* _Directions_
The expected answer is every line of the material that contains the word "down".

* _Material to process_
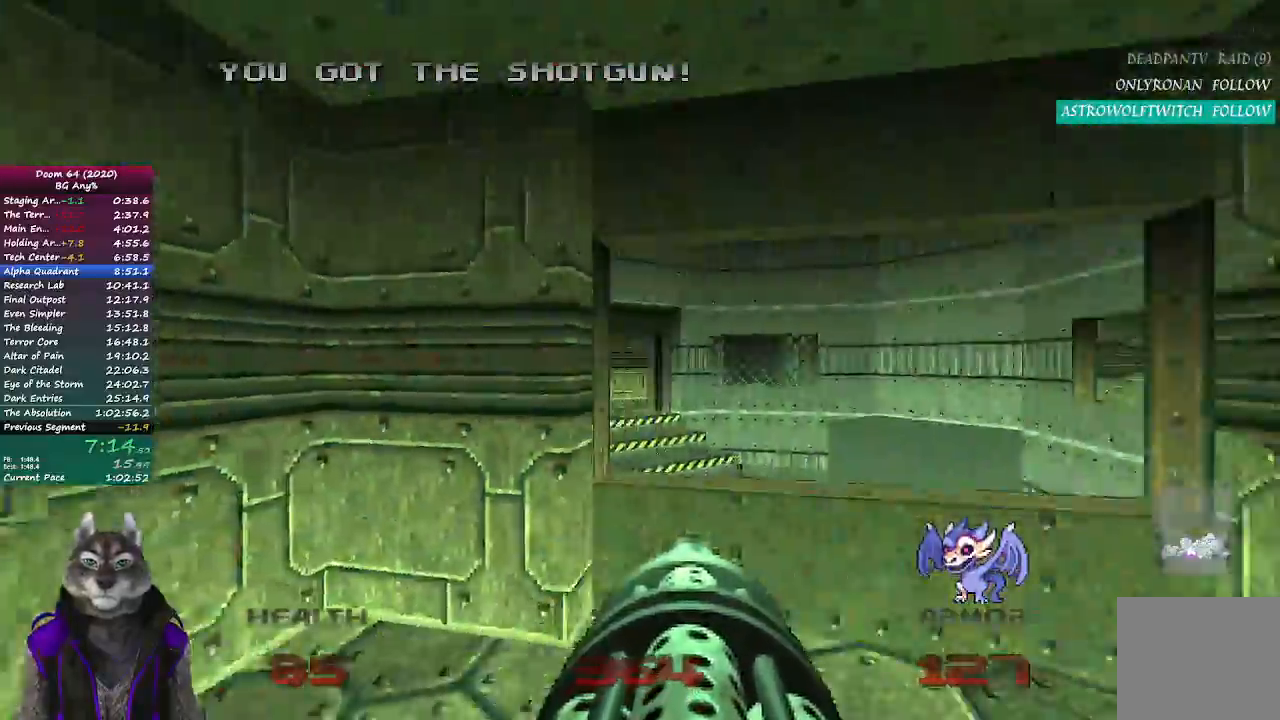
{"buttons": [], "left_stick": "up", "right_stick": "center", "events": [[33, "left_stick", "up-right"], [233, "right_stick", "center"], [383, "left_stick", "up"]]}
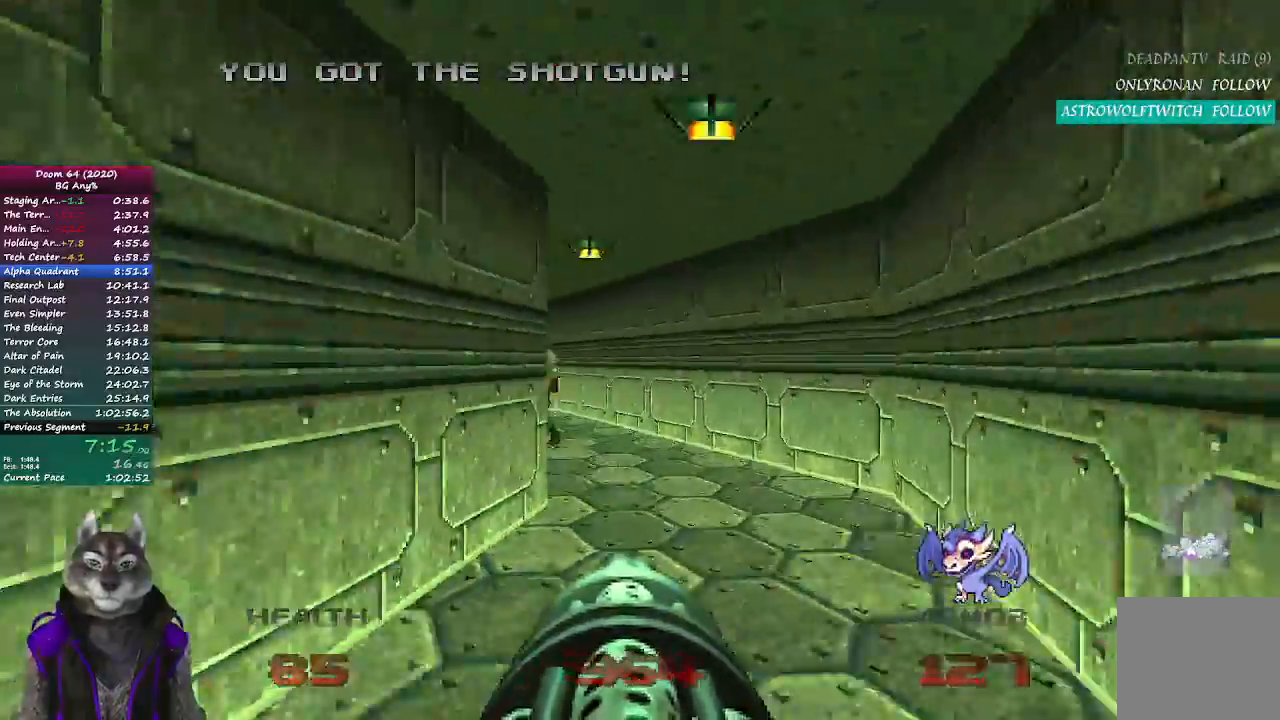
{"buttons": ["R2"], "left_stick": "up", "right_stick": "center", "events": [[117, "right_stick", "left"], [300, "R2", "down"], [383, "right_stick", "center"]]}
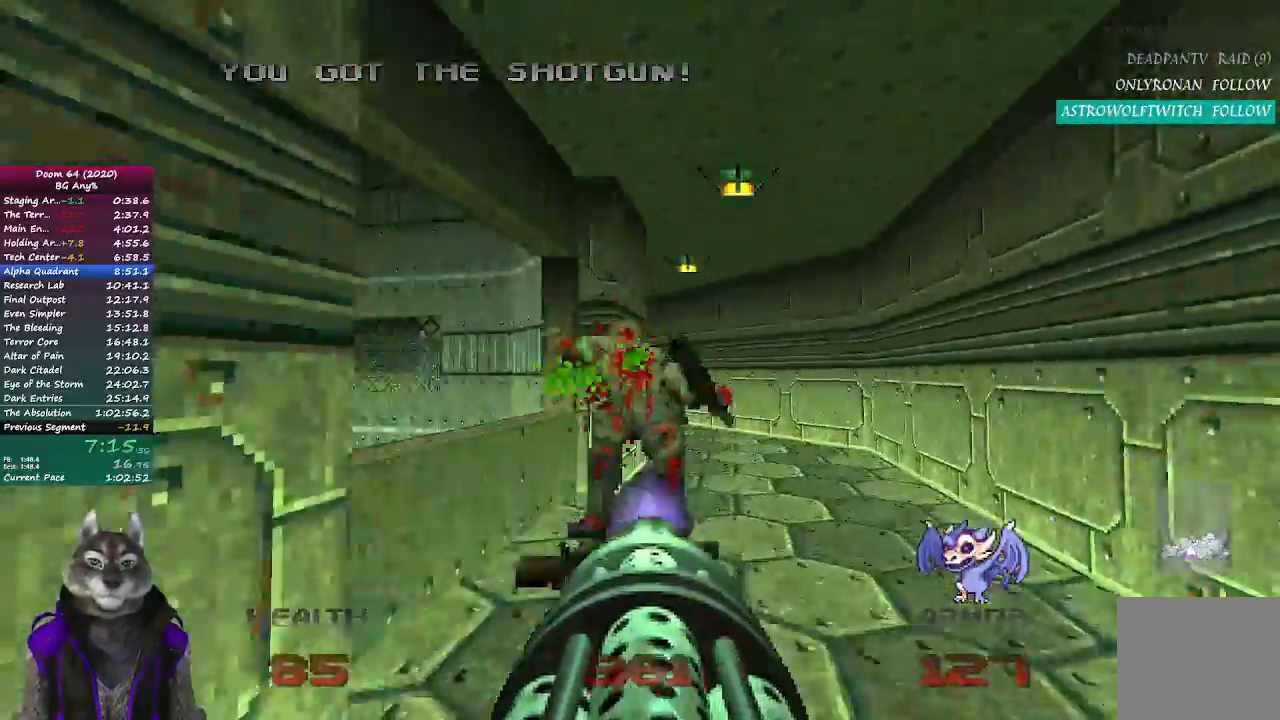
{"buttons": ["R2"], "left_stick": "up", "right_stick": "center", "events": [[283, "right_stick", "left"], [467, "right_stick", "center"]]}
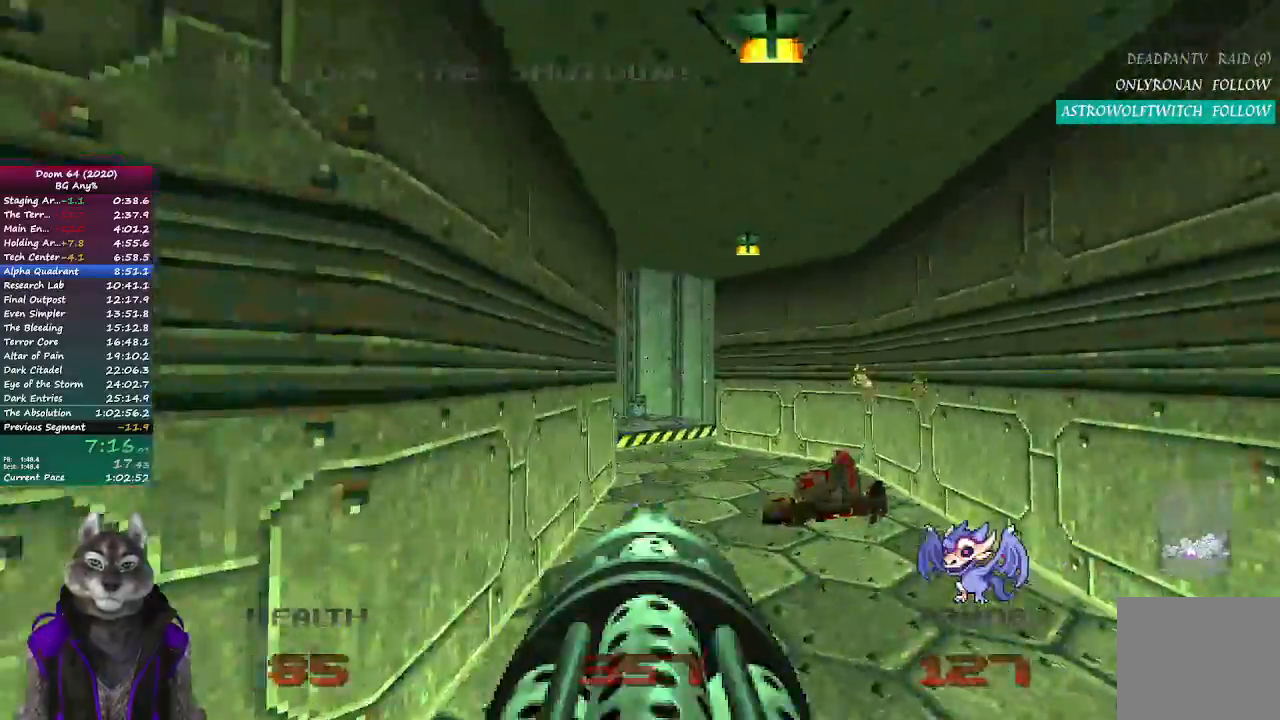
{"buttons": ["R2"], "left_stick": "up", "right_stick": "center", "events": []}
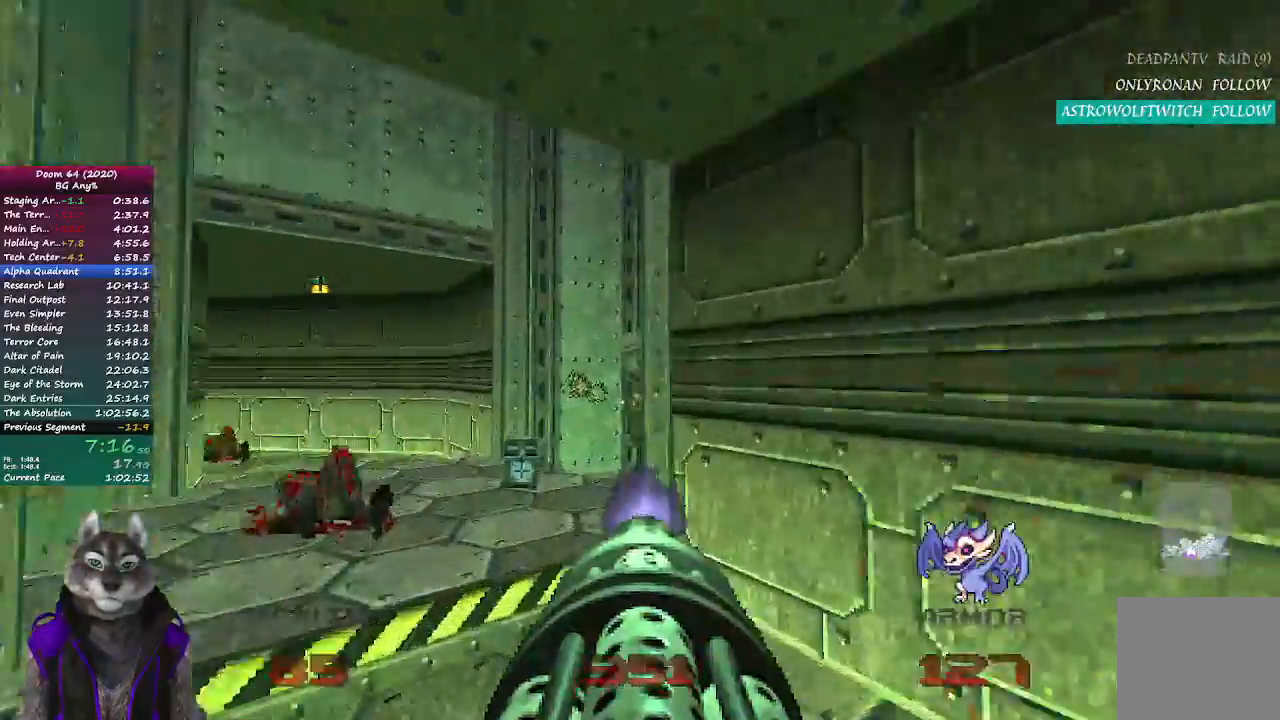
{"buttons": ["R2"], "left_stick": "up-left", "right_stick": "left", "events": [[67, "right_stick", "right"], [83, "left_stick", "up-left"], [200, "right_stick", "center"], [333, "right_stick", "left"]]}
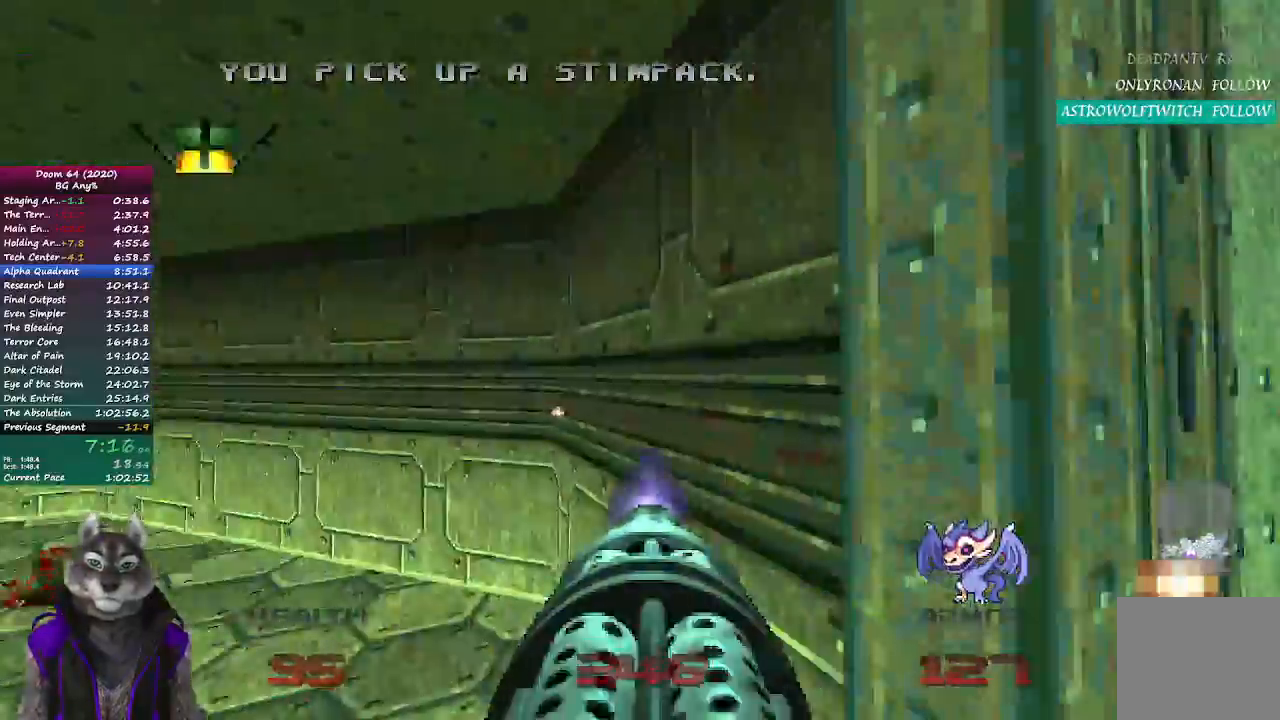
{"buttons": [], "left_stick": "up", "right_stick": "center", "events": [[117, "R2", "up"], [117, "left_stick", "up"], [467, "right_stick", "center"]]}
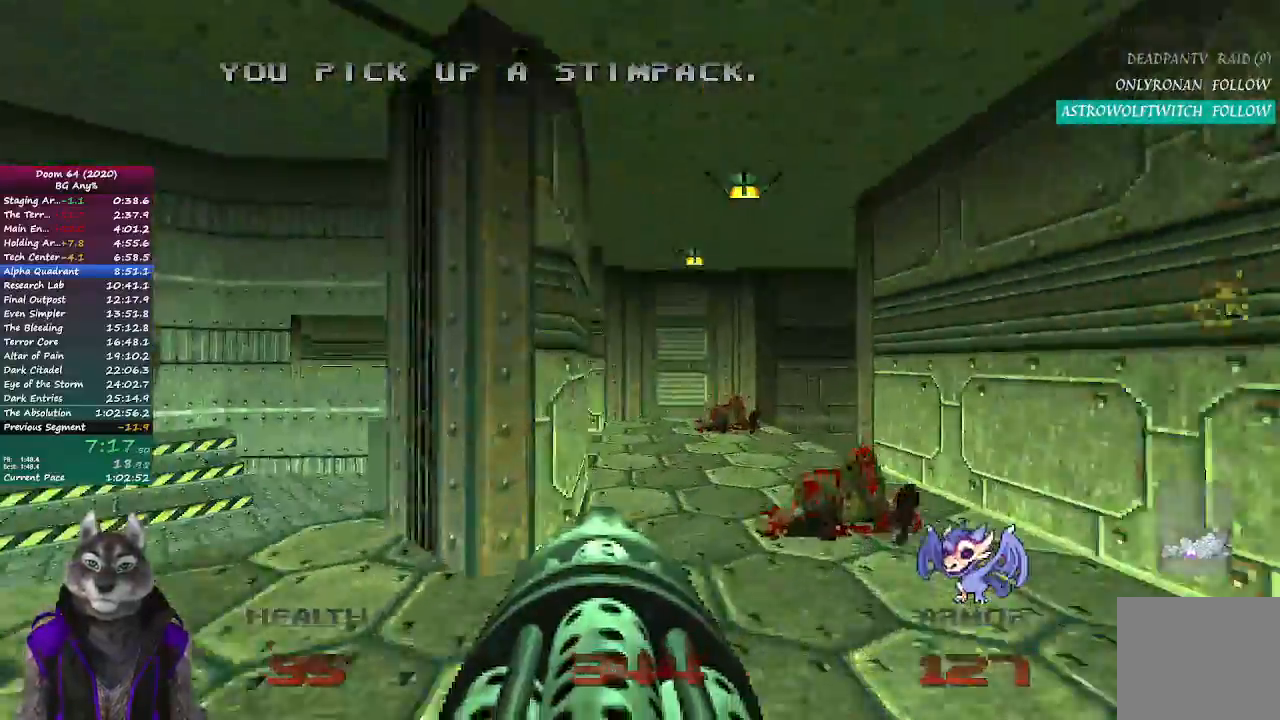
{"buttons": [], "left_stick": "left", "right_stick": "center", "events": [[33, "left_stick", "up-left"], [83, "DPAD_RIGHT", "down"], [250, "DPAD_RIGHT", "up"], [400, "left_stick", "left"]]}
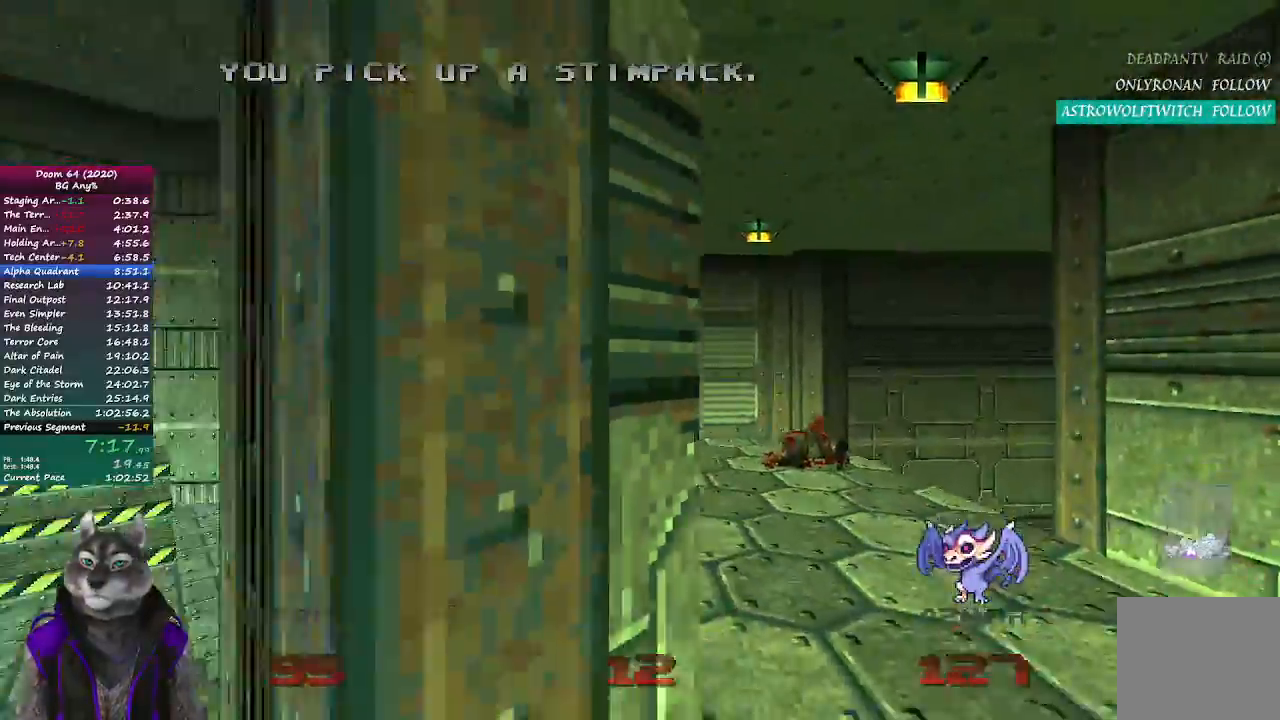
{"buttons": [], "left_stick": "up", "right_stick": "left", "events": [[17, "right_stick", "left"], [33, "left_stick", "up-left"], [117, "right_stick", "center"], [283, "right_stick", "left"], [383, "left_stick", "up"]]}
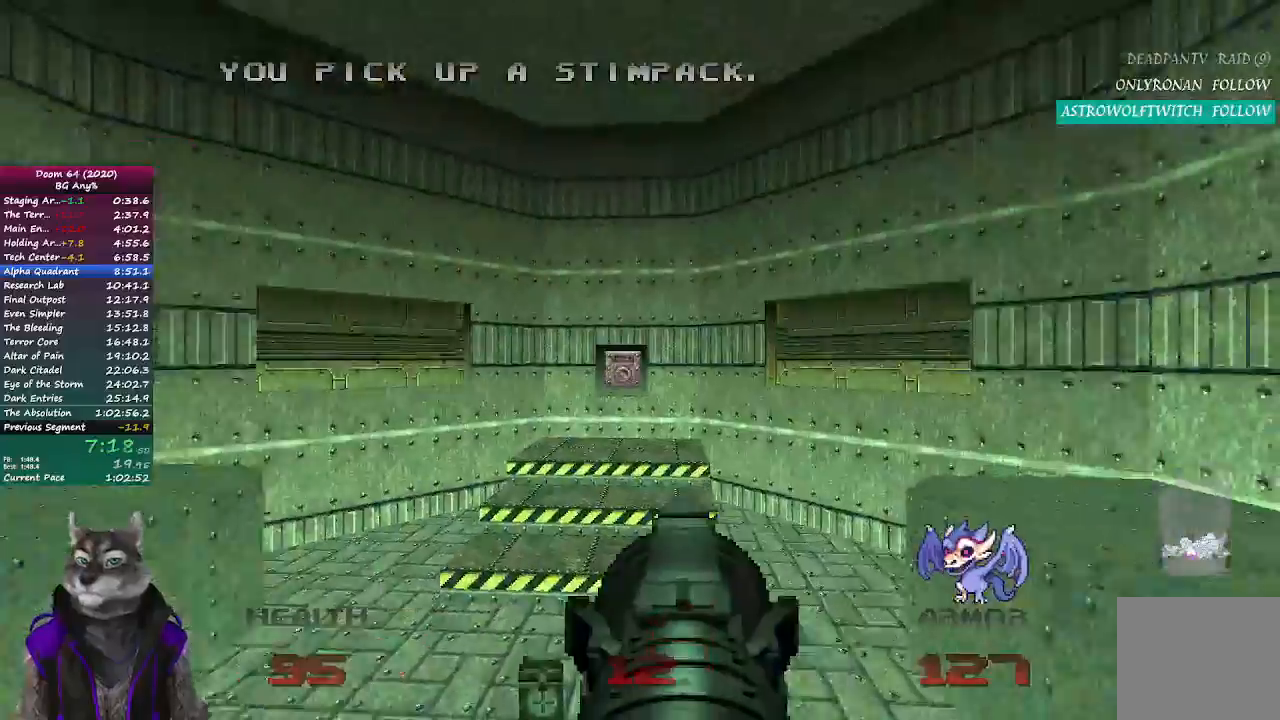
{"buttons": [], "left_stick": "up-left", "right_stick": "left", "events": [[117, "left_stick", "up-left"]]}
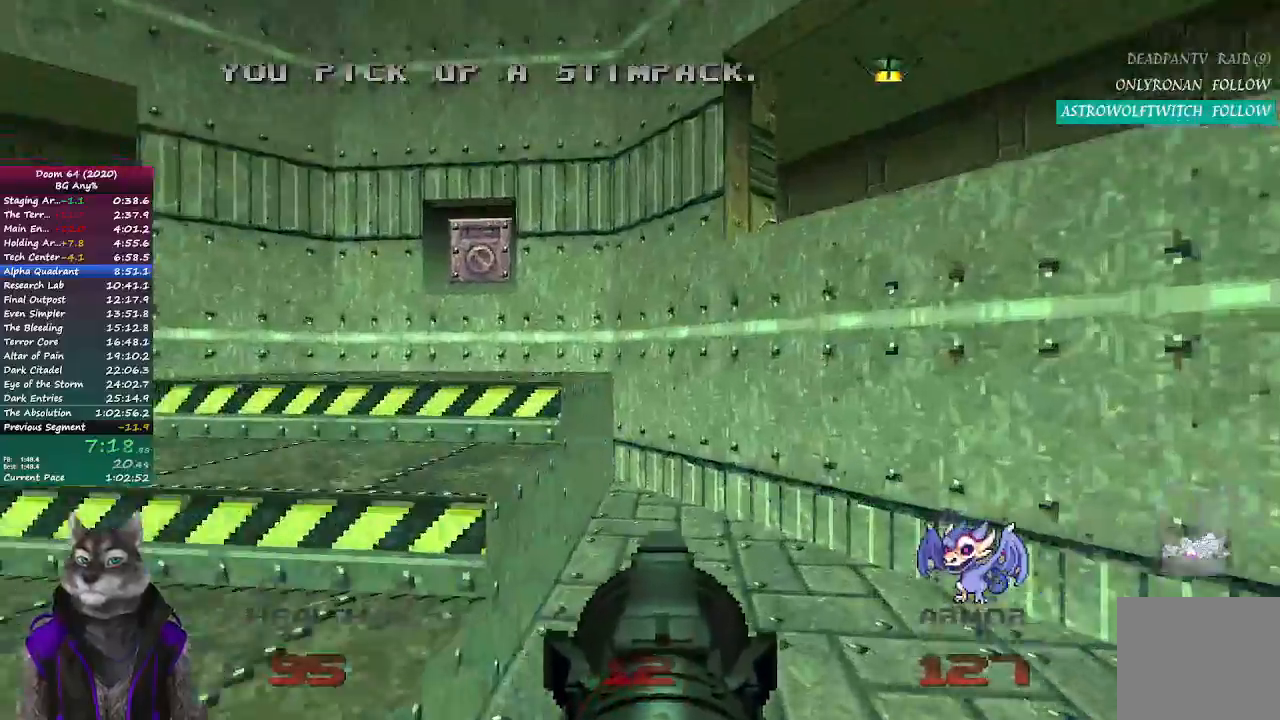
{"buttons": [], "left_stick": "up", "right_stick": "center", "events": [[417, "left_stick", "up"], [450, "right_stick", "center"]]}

* _Answer space_
{"buttons": ["R2"], "left_stick": "up", "right_stick": "center", "events": [[117, "right_stick", "left"], [300, "R2", "down"], [383, "right_stick", "center"]]}
{"buttons": [], "left_stick": "left", "right_stick": "center", "events": [[33, "left_stick", "up-left"], [83, "DPAD_RIGHT", "down"], [250, "DPAD_RIGHT", "up"], [400, "left_stick", "left"]]}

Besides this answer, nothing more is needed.